EXERCISE REQUIREMENTS:
Write every record below out exactly; no images.

ENTRIES SUPPLIED:

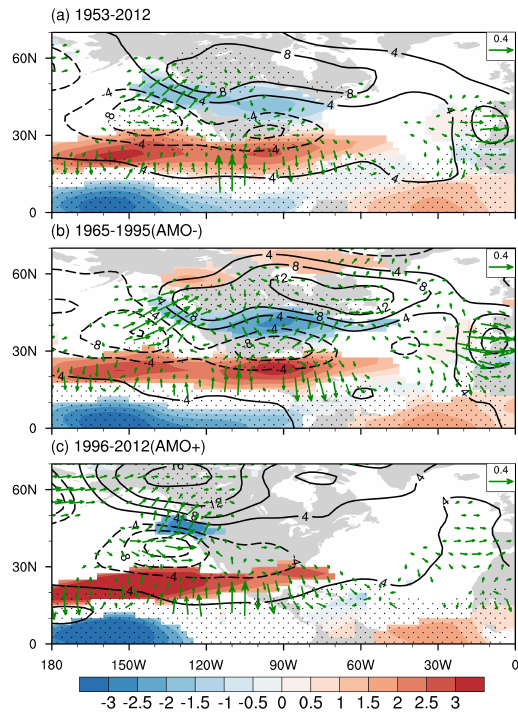
Figure 6. Regression coefficients of 500-hPa geopotential height (contour; units: gpm) and 300-hPa zonal wind (shading; units: m/s) onto the Niño3.4 index in spring together with the corresponding wave activity flux (vector; units: m 2 /s 2 ) during: ( a ) 1953–2012; ( b ) 1965–1995 (AMO − ); and ( c ) 1996–2012 (AMO+). The solid and dashed contours represent positive and negative values, respectively, with an interval of 4 gpm; and the zero isoline is omitted for clarity. Stippling represents geopotential height anomalies exceeding the 95% confidence level. Only zonal wind anomalies exceeding the 95% confidence level and the WAF with its amplitude exceeding 0.05 m 2 /s 2 are plotted. Red and blue shading represents the positive and negative regression coefficients exceeding the 95% confidence level,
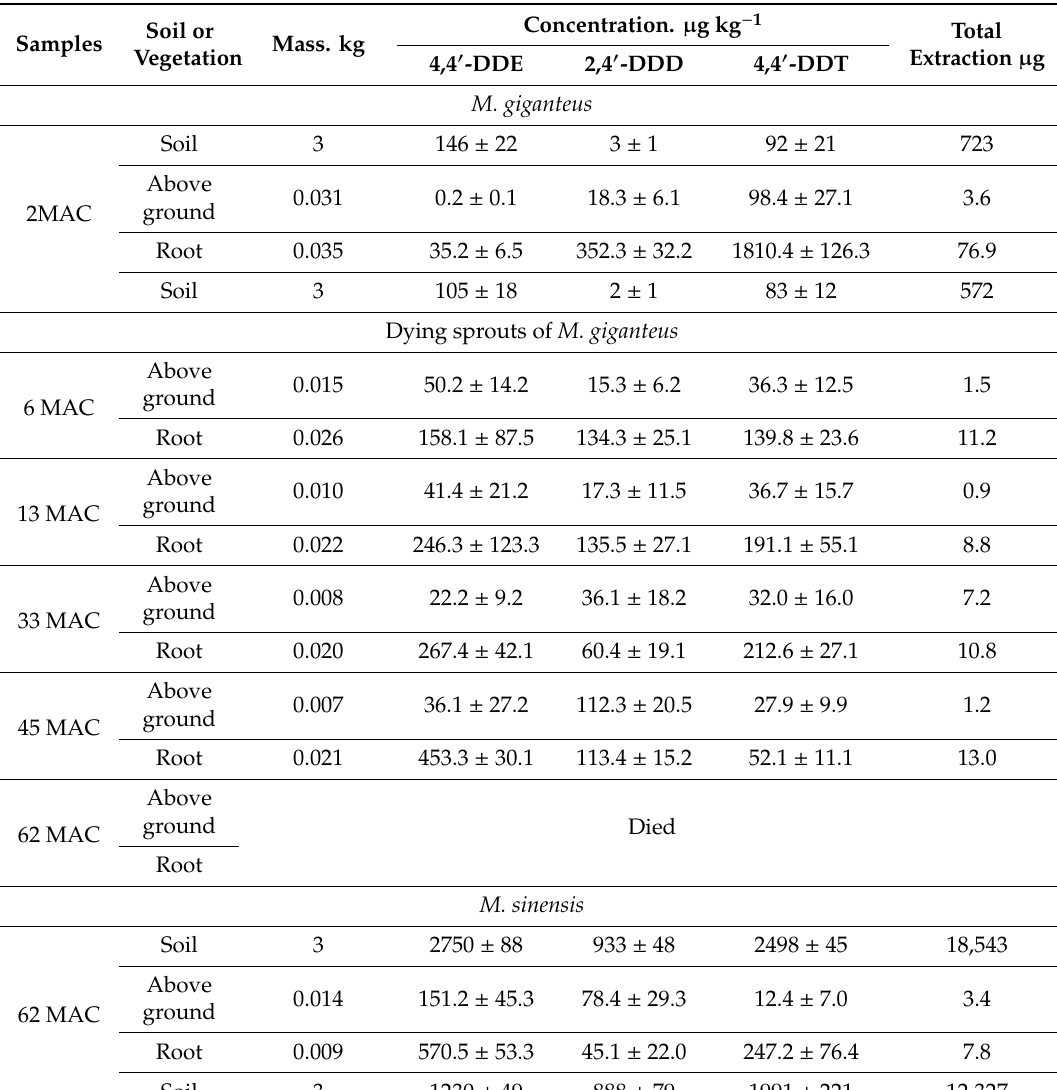
Table 1. The concentration of DDT (1,1,1-trichloro-2,2-bis(p-chlorophenyl) ethane) and metabolites in soil and miscanthus after phytoremediation during one growing season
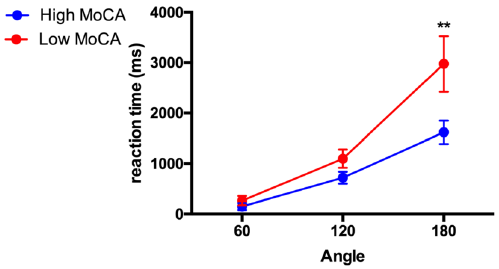
Figure 4. Reaction time on the Mental Rotation of hands relative to no rotation (0°) for patients with (red) and without cognitive impairment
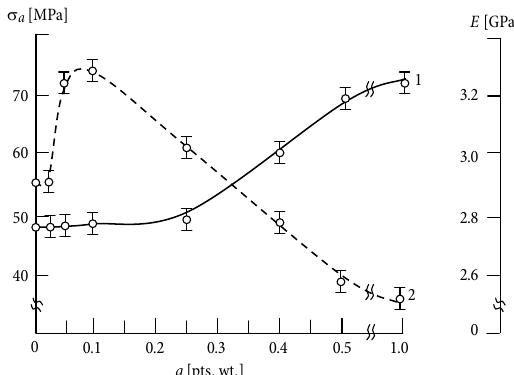
Fig. 3. Dependence of physical and mechanical properties of the matrix on the MMSCO content: curve 1 – fracture stresses in bending σ b ; curve 2 – modulus of elasticity in bending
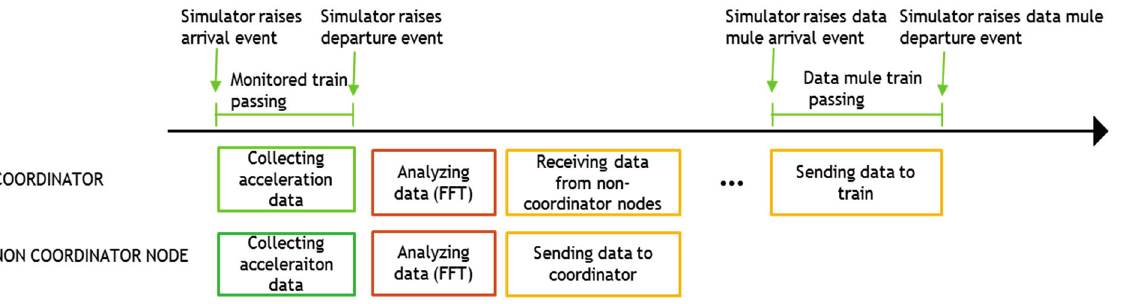
Figure 18. Node activity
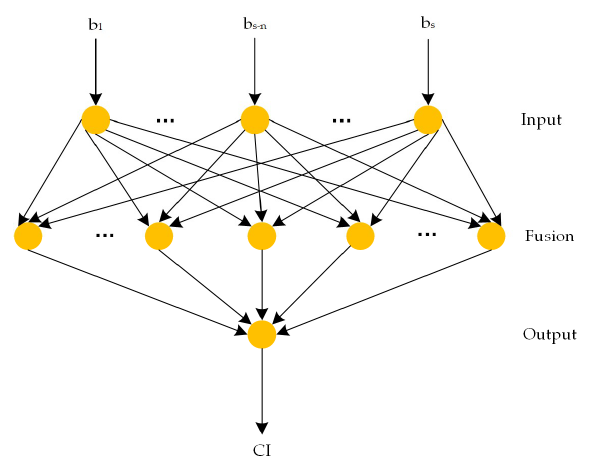
Figure 3. Probabilistic neural network model.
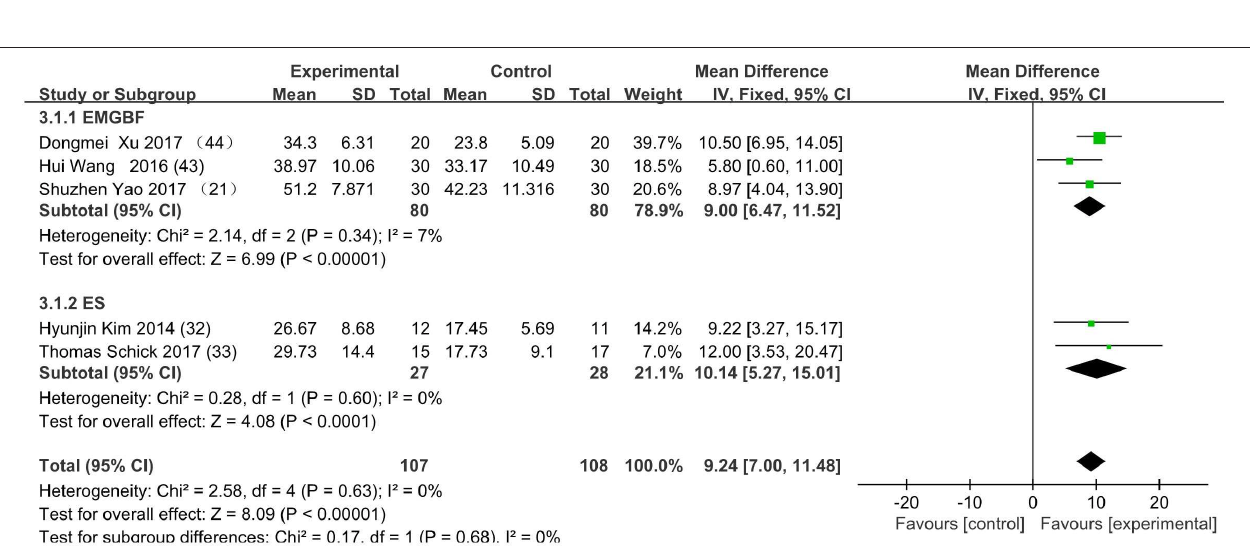
FIGURE 5 | The subgroup’s control method is adding MT to rehabilitation therapy in experimental group. EMGBF group: (E: EMGBF + MT/C: EMGBT); ES group: (E: ES + MT/C: ES) E: experimental group; C: control group.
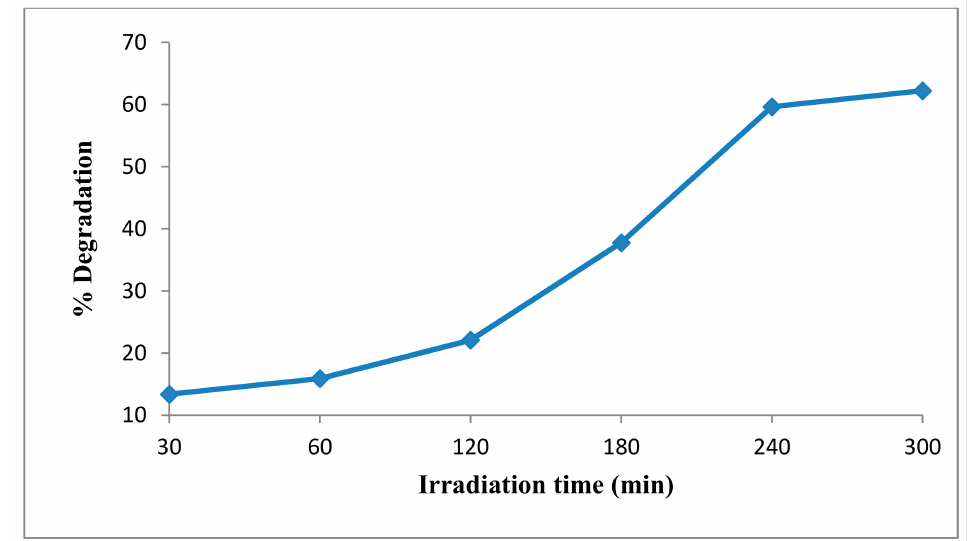
Figure 7. Time profile study for % degradation of RB catalyzed by Pd/ZrO 2 .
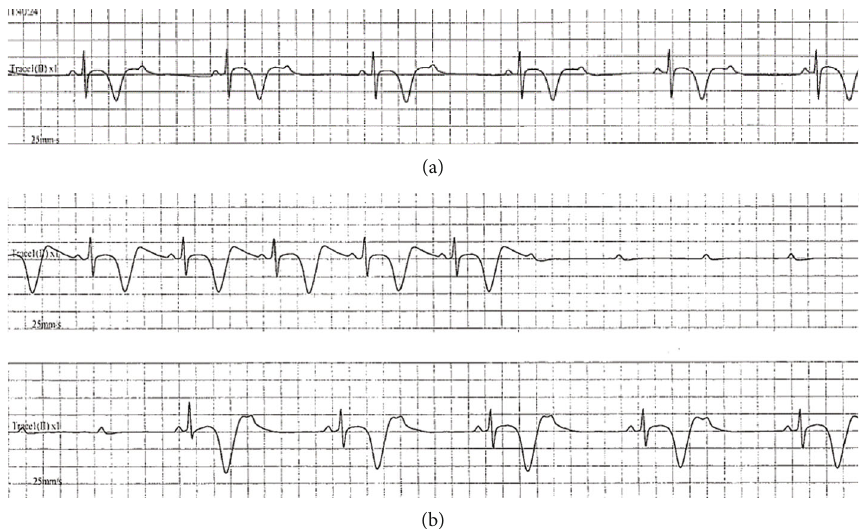
Figure 4: Electrocardiogram shows transient advanced atrioventricular block on hospital day 2 (a) and day 14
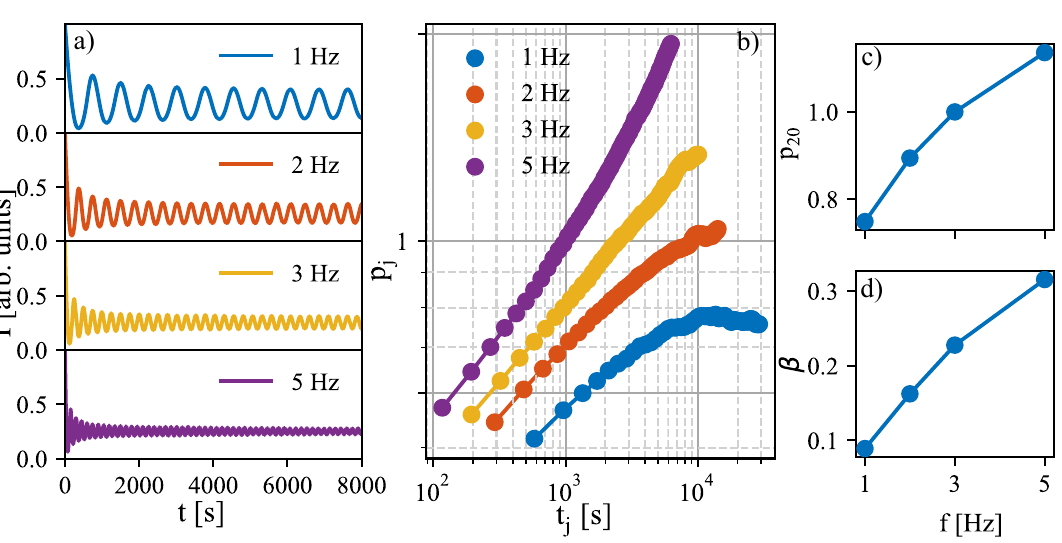
Figure 4. ( a ) Simulated AB intensities for simulations with different repetition frequencies f = 1, 2, 3, and 5 Hz. ( b ) The relative widths of individual level coverages fitted by tanh profiles. ( c ) The characteristic profile width p 20 and (d) the evolution of β with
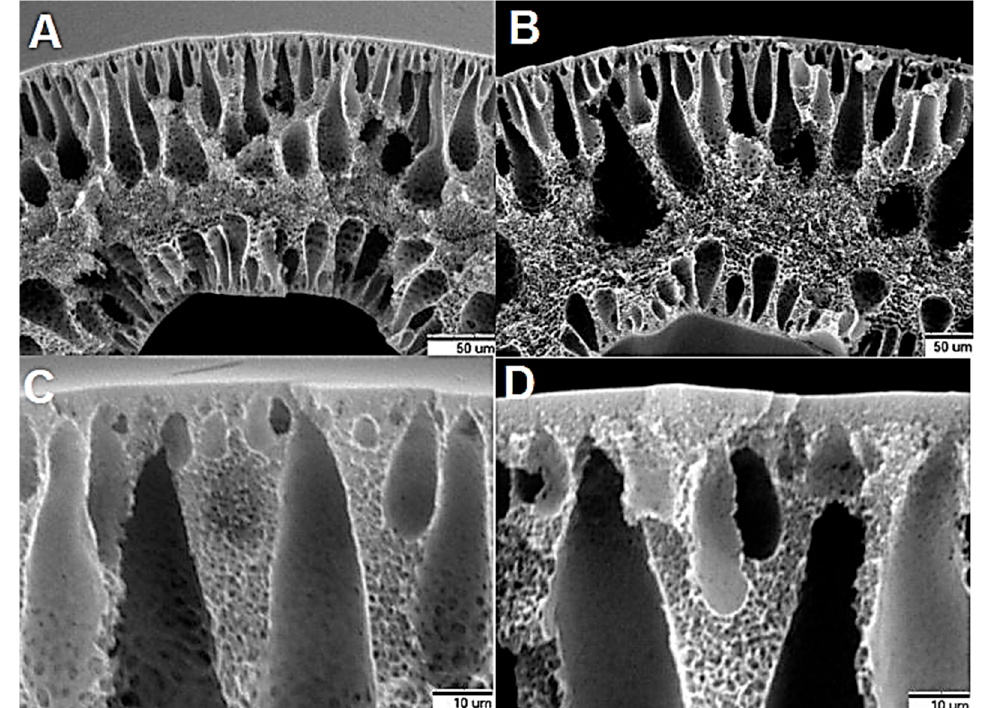
Figure 6. Scanning electron microscopy cross section images of ( A ) pristine polysulfone; ( B ) polysulfone/graphene oxide mixed matrix membrane (magnification ×1.5 k); ( C ) pristine polysulfone; and ( D ) polysulfone/graphene oxide mixed matrix membrane (magnification ×10 k) [105]. Reproduced with permission from Creative Commons Attribution 3.0 license.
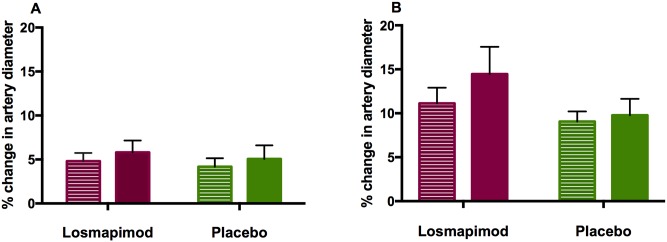
A) Percentage change in brachial artery diameter due to flow-mediated dilatation (FMD). B) Percentage change in brachial artery diameter following GTN administration, at baseline and 16 weeks treatment with losmapimod or placebo. Losmapimod had no significant effect on FMD compared to placebo, p = 0·70, although there was significant change (p = 0·03) following GTN administration. Lined bars = baseline, solid bars at 16 weeks. Bars = mean values, error bars = 95% CI.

RESULT FOR THIS EXERCISE:
Figure 6. Regression coefficients of 500-hPa geopotential height (contour; units: gpm) and 300-hPa zonal wind (shading; units: m/s) onto the Niño3.4 index in spring together with the corresponding wave activity flux (vector; units: m 2 /s 2 ) during: ( a ) 1953–2012; ( b ) 1965–1995 (AMO − ); and ( c ) 1996–2012 (AMO+). The solid and dashed contours represent positive and negative values, respectively, with an interval of 4 gpm; and the zero isoline is omitted for clarity. Stippling represents geopotential height anomalies exceeding the 95% confidence level. Only zonal wind anomalies exceeding the 95% confidence level and the WAF with its amplitude exceeding 0.05 m 2 /s 2 are plotted. Red and blue shading represents the positive and negative regression coefficients exceeding the 95% confidence level,
Table 1. The concentration of DDT (1,1,1-trichloro-2,2-bis(p-chlorophenyl) ethane) and metabolites in soil and miscanthus after phytoremediation during one growing season
Figure 4. Reaction time on the Mental Rotation of hands relative to no rotation (0°) for patients with (red) and without cognitive impairment
Fig. 3. Dependence of physical and mechanical properties of the matrix on the MMSCO content: curve 1 – fracture stresses in bending σ b ; curve 2 – modulus of elasticity in bending
Figure 18. Node activity
Figure 3. Probabilistic neural network model.
FIGURE 5 | The subgroup’s control method is adding MT to rehabilitation therapy in experimental group. EMGBF group: (E: EMGBF + MT/C: EMGBT); ES group: (E: ES + MT/C: ES) E: experimental group; C: control group.
Figure 7. Time profile study for % degradation of RB catalyzed by Pd/ZrO 2 .
Figure 4: Electrocardiogram shows transient advanced atrioventricular block on hospital day 2 (a) and day 14
Figure 4. ( a ) Simulated AB intensities for simulations with different repetition frequencies f = 1, 2, 3, and 5 Hz. ( b ) The relative widths of individual level coverages fitted by tanh profiles. ( c ) The characteristic profile width p 20 and (d) the evolution of β with
Figure 6. Scanning electron microscopy cross section images of ( A ) pristine polysulfone; ( B ) polysulfone/graphene oxide mixed matrix membrane (magnification ×1.5 k); ( C ) pristine polysulfone; and ( D ) polysulfone/graphene oxide mixed matrix membrane (magnification ×10 k) [105]. Reproduced with permission from Creative Commons Attribution 3.0 license.
A) Percentage change in brachial artery diameter due to flow-mediated dilatation (FMD). B) Percentage change in brachial artery diameter following GTN administration, at baseline and 16 weeks treatment with losmapimod or placebo. Losmapimod had no significant effect on FMD compared to placebo, p = 0·70, although there was significant change (p = 0·03) following GTN administration. Lined bars = baseline, solid bars at 16 weeks. Bars = mean values, error bars = 95% CI.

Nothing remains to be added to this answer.